- Source data

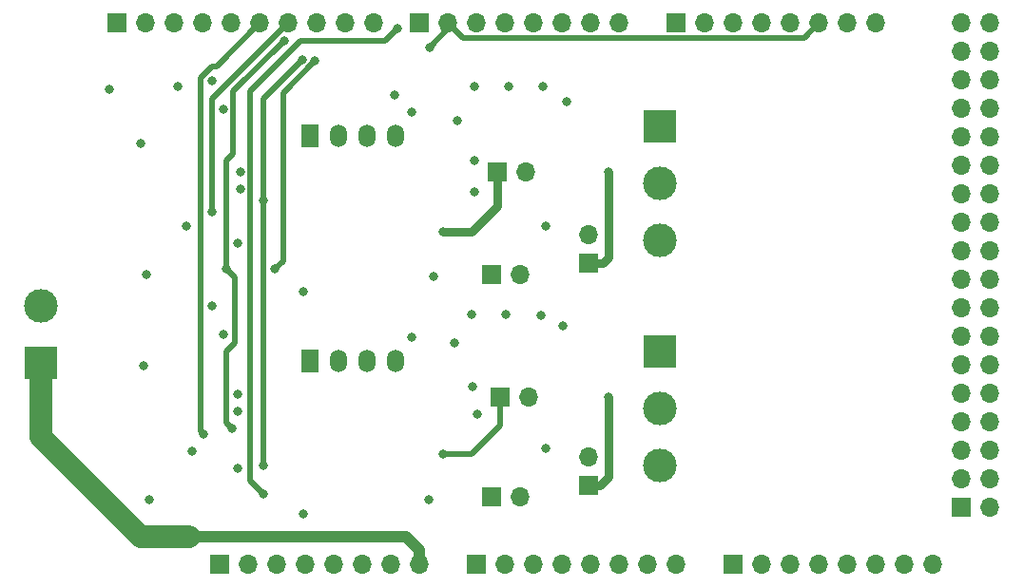
<source format=gbl>
%TF.GenerationSoftware,KiCad,Pcbnew,(6.0.9)*%
%TF.CreationDate,2022-11-14T07:28:00+00:00*%
%TF.ProjectId,mega485,6d656761-3438-4352-9e6b-696361645f70,rev?*%
%TF.SameCoordinates,Original*%
%TF.FileFunction,Copper,L4,Bot*%
%TF.FilePolarity,Positive*%
%FSLAX46Y46*%
G04 Gerber Fmt 4.6, Leading zero omitted, Abs format (unit mm)*
G04 Created by KiCad (PCBNEW (6.0.9)) date 2022-11-14 07:28:00*
%MOMM*%
%LPD*%
G01*
G04 APERTURE LIST*
%TA.AperFunction,ComponentPad*%
%ADD10O,1.700000X1.700000*%
%TD*%
%TA.AperFunction,ComponentPad*%
%ADD11R,1.700000X1.700000*%
%TD*%
%TA.AperFunction,ComponentPad*%
%ADD12C,3.000000*%
%TD*%
%TA.AperFunction,ComponentPad*%
%ADD13R,3.000000X3.000000*%
%TD*%
%TA.AperFunction,ComponentPad*%
%ADD14R,1.500000X2.000000*%
%TD*%
%TA.AperFunction,ComponentPad*%
%ADD15O,1.500000X2.000000*%
%TD*%
%TA.AperFunction,ViaPad*%
%ADD16C,0.800000*%
%TD*%
%TA.AperFunction,Conductor*%
%ADD17C,0.500000*%
%TD*%
%TA.AperFunction,Conductor*%
%ADD18C,0.750000*%
%TD*%
%TA.AperFunction,Conductor*%
%ADD19C,1.000000*%
%TD*%
%TA.AperFunction,Conductor*%
%ADD20C,2.000000*%
%TD*%
G04 APERTURE END LIST*
D10*
%TO.P,J15,2,Pin_2*%
%TO.N,Net-(J9-Pad3)*%
X160782000Y-87889000D03*
D11*
%TO.P,J15,1,Pin_1*%
%TO.N,Net-(J15-Pad1)*%
X160782000Y-90429000D03*
%TD*%
D10*
%TO.P,J14,2,Pin_2*%
%TO.N,ISO5VB*%
X154686000Y-91440000D03*
D11*
%TO.P,J14,1,Pin_1*%
%TO.N,Net-(J14-Pad1)*%
X152146000Y-91440000D03*
%TD*%
%TO.P,J13,1,Pin_1*%
%TO.N,Net-(J13-Pad1)*%
X152903000Y-82550000D03*
D10*
%TO.P,J13,2,Pin_2*%
%TO.N,ISOGNDB*%
X155443000Y-82550000D03*
%TD*%
D11*
%TO.P,J12,1,Pin_1*%
%TO.N,Net-(J12-Pad1)*%
X160782000Y-70617000D03*
D10*
%TO.P,J12,2,Pin_2*%
%TO.N,Net-(D11-Pad1)*%
X160782000Y-68077000D03*
%TD*%
D11*
%TO.P,J11,1,Pin_1*%
%TO.N,Net-(J11-Pad1)*%
X152141000Y-71628000D03*
D10*
%TO.P,J11,2,Pin_2*%
%TO.N,ISOGNDA*%
X154681000Y-71628000D03*
%TD*%
D11*
%TO.P,J10,1,Pin_1*%
%TO.N,Net-(J10-Pad1)*%
X152654000Y-62484000D03*
D10*
%TO.P,J10,2,Pin_2*%
%TO.N,ISOGNDA*%
X155194000Y-62484000D03*
%TD*%
D12*
%TO.P,J16,2,Pin_2*%
%TO.N,GND*%
X112014000Y-74422000D03*
D13*
%TO.P,J16,1,Pin_1*%
%TO.N,+12V*%
X112014000Y-79502000D03*
%TD*%
D11*
%TO.P,J7,1,Pin_1*%
%TO.N,GND*%
X193980000Y-92380000D03*
D10*
%TO.P,J7,2,Pin_2*%
X196520000Y-92380000D03*
%TO.P,J7,3,Pin_3*%
%TO.N,/\u002A52*%
X193980000Y-89840000D03*
%TO.P,J7,4,Pin_4*%
%TO.N,/53*%
X196520000Y-89840000D03*
%TO.P,J7,5,Pin_5*%
%TO.N,/50*%
X193980000Y-87300000D03*
%TO.P,J7,6,Pin_6*%
%TO.N,/51*%
X196520000Y-87300000D03*
%TO.P,J7,7,Pin_7*%
%TO.N,/48*%
X193980000Y-84760000D03*
%TO.P,J7,8,Pin_8*%
%TO.N,/49*%
X196520000Y-84760000D03*
%TO.P,J7,9,Pin_9*%
%TO.N,/\u002A46*%
X193980000Y-82220000D03*
%TO.P,J7,10,Pin_10*%
%TO.N,/47*%
X196520000Y-82220000D03*
%TO.P,J7,11,Pin_11*%
%TO.N,/\u002A44*%
X193980000Y-79680000D03*
%TO.P,J7,12,Pin_12*%
%TO.N,/\u002A45*%
X196520000Y-79680000D03*
%TO.P,J7,13,Pin_13*%
%TO.N,/42*%
X193980000Y-77140000D03*
%TO.P,J7,14,Pin_14*%
%TO.N,/43*%
X196520000Y-77140000D03*
%TO.P,J7,15,Pin_15*%
%TO.N,/40*%
X193980000Y-74600000D03*
%TO.P,J7,16,Pin_16*%
%TO.N,/41*%
X196520000Y-74600000D03*
%TO.P,J7,17,Pin_17*%
%TO.N,/38*%
X193980000Y-72060000D03*
%TO.P,J7,18,Pin_18*%
%TO.N,/39*%
X196520000Y-72060000D03*
%TO.P,J7,19,Pin_19*%
%TO.N,/36*%
X193980000Y-69520000D03*
%TO.P,J7,20,Pin_20*%
%TO.N,/37*%
X196520000Y-69520000D03*
%TO.P,J7,21,Pin_21*%
%TO.N,/34*%
X193980000Y-66980000D03*
%TO.P,J7,22,Pin_22*%
%TO.N,/35*%
X196520000Y-66980000D03*
%TO.P,J7,23,Pin_23*%
%TO.N,/32*%
X193980000Y-64440000D03*
%TO.P,J7,24,Pin_24*%
%TO.N,/33*%
X196520000Y-64440000D03*
%TO.P,J7,25,Pin_25*%
%TO.N,/30*%
X193980000Y-61900000D03*
%TO.P,J7,26,Pin_26*%
%TO.N,/31*%
X196520000Y-61900000D03*
%TO.P,J7,27,Pin_27*%
%TO.N,/28*%
X193980000Y-59360000D03*
%TO.P,J7,28,Pin_28*%
%TO.N,/29*%
X196520000Y-59360000D03*
%TO.P,J7,29,Pin_29*%
%TO.N,/26*%
X193980000Y-56820000D03*
%TO.P,J7,30,Pin_30*%
%TO.N,/27*%
X196520000Y-56820000D03*
%TO.P,J7,31,Pin_31*%
%TO.N,/24*%
X193980000Y-54280000D03*
%TO.P,J7,32,Pin_32*%
%TO.N,/25*%
X196520000Y-54280000D03*
%TO.P,J7,33,Pin_33*%
%TO.N,/22*%
X193980000Y-51740000D03*
%TO.P,J7,34,Pin_34*%
%TO.N,/23*%
X196520000Y-51740000D03*
%TO.P,J7,35,Pin_35*%
%TO.N,+5V*%
X193980000Y-49200000D03*
%TO.P,J7,36,Pin_36*%
X196520000Y-49200000D03*
%TD*%
D11*
%TO.P,J1,1,Pin_1*%
%TO.N,unconnected-(J1-Pad1)*%
X127940000Y-97460000D03*
D10*
%TO.P,J1,2,Pin_2*%
%TO.N,/IOREF*%
X130480000Y-97460000D03*
%TO.P,J1,3,Pin_3*%
%TO.N,A_RESET*%
X133020000Y-97460000D03*
%TO.P,J1,4,Pin_4*%
%TO.N,+3V3*%
X135560000Y-97460000D03*
%TO.P,J1,5,Pin_5*%
%TO.N,+5V*%
X138100000Y-97460000D03*
%TO.P,J1,6,Pin_6*%
%TO.N,GND*%
X140640000Y-97460000D03*
%TO.P,J1,7,Pin_7*%
X143180000Y-97460000D03*
%TO.P,J1,8,Pin_8*%
%TO.N,+12V*%
X145720000Y-97460000D03*
%TD*%
D11*
%TO.P,J3,1,Pin_1*%
%TO.N,/A0*%
X150800000Y-97460000D03*
D10*
%TO.P,J3,2,Pin_2*%
%TO.N,/A1*%
X153340000Y-97460000D03*
%TO.P,J3,3,Pin_3*%
%TO.N,/A2*%
X155880000Y-97460000D03*
%TO.P,J3,4,Pin_4*%
%TO.N,/A3*%
X158420000Y-97460000D03*
%TO.P,J3,5,Pin_5*%
%TO.N,TCK*%
X160960000Y-97460000D03*
%TO.P,J3,6,Pin_6*%
%TO.N,TMS*%
X163500000Y-97460000D03*
%TO.P,J3,7,Pin_7*%
%TO.N,TDO*%
X166040000Y-97460000D03*
%TO.P,J3,8,Pin_8*%
%TO.N,TDI*%
X168580000Y-97460000D03*
%TD*%
D11*
%TO.P,J5,1,Pin_1*%
%TO.N,/A8*%
X173660000Y-97460000D03*
D10*
%TO.P,J5,2,Pin_2*%
%TO.N,/A9*%
X176200000Y-97460000D03*
%TO.P,J5,3,Pin_3*%
%TO.N,/A10*%
X178740000Y-97460000D03*
%TO.P,J5,4,Pin_4*%
%TO.N,/A11*%
X181280000Y-97460000D03*
%TO.P,J5,5,Pin_5*%
%TO.N,/A12*%
X183820000Y-97460000D03*
%TO.P,J5,6,Pin_6*%
%TO.N,/A13*%
X186360000Y-97460000D03*
%TO.P,J5,7,Pin_7*%
%TO.N,/A14*%
X188900000Y-97460000D03*
%TO.P,J5,8,Pin_8*%
%TO.N,/A15*%
X191440000Y-97460000D03*
%TD*%
D11*
%TO.P,J2,1,Pin_1*%
%TO.N,/SCL{slash}21A*%
X118796000Y-49200000D03*
D10*
%TO.P,J2,2,Pin_2*%
%TO.N,/SDA{slash}20A*%
X121336000Y-49200000D03*
%TO.P,J2,3,Pin_3*%
%TO.N,/AREF*%
X123876000Y-49200000D03*
%TO.P,J2,4,Pin_4*%
%TO.N,GND*%
X126416000Y-49200000D03*
%TO.P,J2,5,Pin_5*%
%TO.N,/\u002A13*%
X128956000Y-49200000D03*
%TO.P,J2,6,Pin_6*%
%TO.N,DE-B*%
X131496000Y-49200000D03*
%TO.P,J2,7,Pin_7*%
%TO.N,DE-A*%
X134036000Y-49200000D03*
%TO.P,J2,8,Pin_8*%
%TO.N,LED-1*%
X136576000Y-49200000D03*
%TO.P,J2,9,Pin_9*%
%TO.N,/\u002A9*%
X139116000Y-49200000D03*
%TO.P,J2,10,Pin_10*%
%TO.N,/\u002A8*%
X141656000Y-49200000D03*
%TD*%
D11*
%TO.P,J4,1,Pin_1*%
%TO.N,Rx-B*%
X145720000Y-49200000D03*
D10*
%TO.P,J4,2,Pin_2*%
%TO.N,Rx-A*%
X148260000Y-49200000D03*
%TO.P,J4,3,Pin_3*%
%TO.N,/\u002A5*%
X150800000Y-49200000D03*
%TO.P,J4,4,Pin_4*%
%TO.N,/\u002A4*%
X153340000Y-49200000D03*
%TO.P,J4,5,Pin_5*%
%TO.N,/\u002A3*%
X155880000Y-49200000D03*
%TO.P,J4,6,Pin_6*%
%TO.N,/\u002A2*%
X158420000Y-49200000D03*
%TO.P,J4,7,Pin_7*%
%TO.N,/TX0{slash}1*%
X160960000Y-49200000D03*
%TO.P,J4,8,Pin_8*%
%TO.N,/RX0{slash}0*%
X163500000Y-49200000D03*
%TD*%
D11*
%TO.P,J6,1,Pin_1*%
%TO.N,/TX3{slash}14*%
X168580000Y-49200000D03*
D10*
%TO.P,J6,2,Pin_2*%
%TO.N,/RX3{slash}15*%
X171120000Y-49200000D03*
%TO.P,J6,3,Pin_3*%
%TO.N,Tx-B*%
X173660000Y-49200000D03*
%TO.P,J6,4,Pin_4*%
%TO.N,Rx-B*%
X176200000Y-49200000D03*
%TO.P,J6,5,Pin_5*%
%TO.N,Tx-A*%
X178740000Y-49200000D03*
%TO.P,J6,6,Pin_6*%
%TO.N,Rx-A*%
X181280000Y-49200000D03*
%TO.P,J6,7,Pin_7*%
%TO.N,/SDA{slash}20*%
X183820000Y-49200000D03*
%TO.P,J6,8,Pin_8*%
%TO.N,/SCL{slash}21*%
X186360000Y-49200000D03*
%TD*%
D13*
%TO.P,J8,1,Pin_1*%
%TO.N,Net-(R28-Pad1)*%
X167132000Y-58420000D03*
D12*
%TO.P,J8,2,Pin_2*%
%TO.N,Net-(D11-Pad2)*%
X167132000Y-63500000D03*
%TO.P,J8,3,Pin_3*%
%TO.N,Net-(D11-Pad1)*%
X167132000Y-68580000D03*
%TD*%
D14*
%TO.P,U10,1,-VIN*%
%TO.N,GND*%
X135937500Y-79337500D03*
D15*
%TO.P,U10,2,+VIN*%
%TO.N,Net-(C22-Pad1)*%
X138477500Y-79337500D03*
%TO.P,U10,3,-VOUT*%
%TO.N,ISOGNDB*%
X141017500Y-79337500D03*
%TO.P,U10,4,+VOUT*%
%TO.N,Net-(L5-Pad1)*%
X143557500Y-79337500D03*
%TD*%
D14*
%TO.P,U8,1,-VIN*%
%TO.N,GND*%
X135937500Y-59271500D03*
D15*
%TO.P,U8,2,+VIN*%
%TO.N,Net-(C21-Pad1)*%
X138477500Y-59271500D03*
%TO.P,U8,3,-VOUT*%
%TO.N,ISOGNDA*%
X141017500Y-59271500D03*
%TO.P,U8,4,+VOUT*%
%TO.N,Net-(L4-Pad1)*%
X143557500Y-59271500D03*
%TD*%
D13*
%TO.P,J9,1,Pin_1*%
%TO.N,Net-(J9-Pad1)*%
X167132000Y-78486000D03*
D12*
%TO.P,J9,2,Pin_2*%
%TO.N,Net-(J9-Pad2)*%
X167132000Y-83566000D03*
%TO.P,J9,3,Pin_3*%
%TO.N,Net-(J9-Pad3)*%
X167132000Y-88646000D03*
%TD*%
D16*
%TO.N,Net-(J10-Pad1)*%
X147828000Y-67818000D03*
%TO.N,Net-(J12-Pad1)*%
X162560000Y-62484000D03*
%TO.N,ISOGNDA*%
X158811500Y-56195500D03*
X156972000Y-67310000D03*
%TO.N,Net-(J15-Pad1)*%
X162560000Y-82550000D03*
%TO.N,Net-(J13-Pad1)*%
X147828000Y-87630000D03*
%TO.N,ISOGNDB*%
X158496000Y-76200000D03*
X156972000Y-87122000D03*
%TO.N,GND*%
X121158000Y-79756000D03*
X120904000Y-59944000D03*
X118110000Y-55118000D03*
%TO.N,+5V*%
X124206000Y-54864000D03*
%TO.N,ISOGNDB*%
X146558000Y-91694000D03*
X150876000Y-84074000D03*
%TO.N,ISO5VB*%
X150415500Y-81610500D03*
X148847500Y-77720500D03*
X145034000Y-77216000D03*
%TO.N,ISOGNDB*%
X156511500Y-75231500D03*
X153416000Y-75184000D03*
X150368000Y-75184000D03*
%TO.N,GND*%
X121412000Y-71628000D03*
X121666000Y-91694000D03*
X135382000Y-73152000D03*
X135382000Y-92964000D03*
%TO.N,+5V*%
X125476000Y-87376000D03*
%TO.N,GND*%
X129540000Y-88900000D03*
%TO.N,DE-B*%
X126492000Y-85852000D03*
%TO.N,GND*%
X129540000Y-83820000D03*
%TO.N,+5V*%
X129540000Y-82296000D03*
%TO.N,Rx-B*%
X129032000Y-85344000D03*
%TO.N,+5V*%
X124968000Y-67310000D03*
%TO.N,GND*%
X129540000Y-68834000D03*
%TO.N,Rx-B*%
X128524000Y-71120000D03*
X133620688Y-50816688D03*
%TO.N,GND*%
X127254000Y-74422000D03*
%TO.N,+5V*%
X128270000Y-76962000D03*
%TO.N,Rx-A*%
X131826000Y-88646000D03*
%TO.N,Tx-B*%
X131826000Y-91186000D03*
X143764000Y-49650500D03*
%TO.N,GND*%
X127254000Y-54356000D03*
%TO.N,+5V*%
X128270000Y-56896000D03*
%TO.N,DE-A*%
X127254000Y-66040000D03*
%TO.N,+5V*%
X129794000Y-62484000D03*
%TO.N,GND*%
X129794000Y-64008000D03*
%TO.N,ISOGNDA*%
X149098000Y-57912000D03*
X145034000Y-57150000D03*
X150622000Y-61468000D03*
%TO.N,Tx-A*%
X136398000Y-52578000D03*
%TO.N,Rx-A*%
X135289312Y-52485312D03*
X146599500Y-51349500D03*
X131826000Y-65024000D03*
%TO.N,Tx-A*%
X132842000Y-71120000D03*
%TO.N,ISOGNDA*%
X146939000Y-71755000D03*
X150622000Y-64262000D03*
X143510000Y-55626000D03*
X156718000Y-54864000D03*
X153670000Y-54864000D03*
X150622000Y-54864000D03*
%TD*%
D17*
%TO.N,Tx-B*%
X142614500Y-50800000D02*
X143764000Y-49650500D01*
X135128000Y-50800000D02*
X142614500Y-50800000D01*
X130644000Y-55284000D02*
X135128000Y-50800000D01*
X130644000Y-90004000D02*
X130644000Y-55284000D01*
X131826000Y-91186000D02*
X130644000Y-90004000D01*
D18*
%TO.N,Net-(J15-Pad1)*%
X161793000Y-90429000D02*
X160782000Y-90429000D01*
X162560000Y-89662000D02*
X161793000Y-90429000D01*
X162560000Y-82550000D02*
X162560000Y-89662000D01*
D19*
%TO.N,+12V*%
X145720000Y-96190000D02*
X145720000Y-97460000D01*
X125222000Y-94996000D02*
X144526000Y-94996000D01*
D20*
X120904000Y-94996000D02*
X125222000Y-94996000D01*
D19*
X144526000Y-94996000D02*
X145720000Y-96190000D01*
D20*
X112014000Y-86106000D02*
X120904000Y-94996000D01*
X112014000Y-79502000D02*
X112014000Y-86106000D01*
D17*
%TO.N,Rx-A*%
X146599500Y-51349500D02*
X148260000Y-49689000D01*
X148260000Y-49689000D02*
X148260000Y-49200000D01*
D18*
%TO.N,Net-(J10-Pad1)*%
X150368000Y-67818000D02*
X147828000Y-67818000D01*
X152654000Y-65532000D02*
X150368000Y-67818000D01*
X152654000Y-62484000D02*
X152654000Y-65532000D01*
%TO.N,Net-(J12-Pad1)*%
X162560000Y-70104000D02*
X162560000Y-62484000D01*
X162047000Y-70617000D02*
X162560000Y-70104000D01*
X160782000Y-70617000D02*
X162047000Y-70617000D01*
D17*
%TO.N,Net-(J13-Pad1)*%
X152903000Y-85095000D02*
X150368000Y-87630000D01*
X150368000Y-87630000D02*
X147828000Y-87630000D01*
X152903000Y-82550000D02*
X152903000Y-85095000D01*
%TO.N,DE-B*%
X127254000Y-53086000D02*
X127610000Y-53086000D01*
X126238000Y-54102000D02*
X127254000Y-53086000D01*
X126238000Y-85598000D02*
X126238000Y-54102000D01*
X127610000Y-53086000D02*
X131496000Y-49200000D01*
X126492000Y-85852000D02*
X126238000Y-85598000D01*
%TO.N,Rx-B*%
X128524000Y-84836000D02*
X129032000Y-85344000D01*
X128524000Y-78486000D02*
X128524000Y-84836000D01*
X128524000Y-71120000D02*
X129286000Y-71882000D01*
X129286000Y-71882000D02*
X129286000Y-77724000D01*
X129286000Y-77724000D02*
X128524000Y-78486000D01*
X129120000Y-60872000D02*
X128524000Y-61468000D01*
X129120000Y-55317376D02*
X129120000Y-60872000D01*
X128524000Y-61468000D02*
X128524000Y-71120000D01*
X133620688Y-50816688D02*
X129120000Y-55317376D01*
%TO.N,DE-A*%
X127254000Y-55982000D02*
X134036000Y-49200000D01*
X127254000Y-66040000D02*
X127254000Y-55982000D01*
%TO.N,Rx-A*%
X131826000Y-65024000D02*
X131826000Y-88646000D01*
X131826000Y-55948624D02*
X135289312Y-52485312D01*
X131826000Y-65024000D02*
X131826000Y-55948624D01*
%TO.N,Tx-A*%
X133542000Y-70420000D02*
X132842000Y-71120000D01*
X133542000Y-55434000D02*
X133542000Y-70420000D01*
X136398000Y-52578000D02*
X133542000Y-55434000D01*
%TO.N,Rx-A*%
X149560000Y-50500000D02*
X148260000Y-49200000D01*
X179980000Y-50500000D02*
X149560000Y-50500000D01*
X181280000Y-49200000D02*
X179980000Y-50500000D01*
%TD*%
M02*

</source>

- What you are asked to do
Would you output, from the records above, exactly the run of lines that starts at the line containing "X129540000Y-82296000D03*" and ends at the line containing "X131826000Y-88646000D03*", and only that run?

- Finished exercise
X129540000Y-82296000D03*
%TO.N,Rx-B*%
X129032000Y-85344000D03*
%TO.N,+5V*%
X124968000Y-67310000D03*
%TO.N,GND*%
X129540000Y-68834000D03*
%TO.N,Rx-B*%
X128524000Y-71120000D03*
X133620688Y-50816688D03*
%TO.N,GND*%
X127254000Y-74422000D03*
%TO.N,+5V*%
X128270000Y-76962000D03*
%TO.N,Rx-A*%
X131826000Y-88646000D03*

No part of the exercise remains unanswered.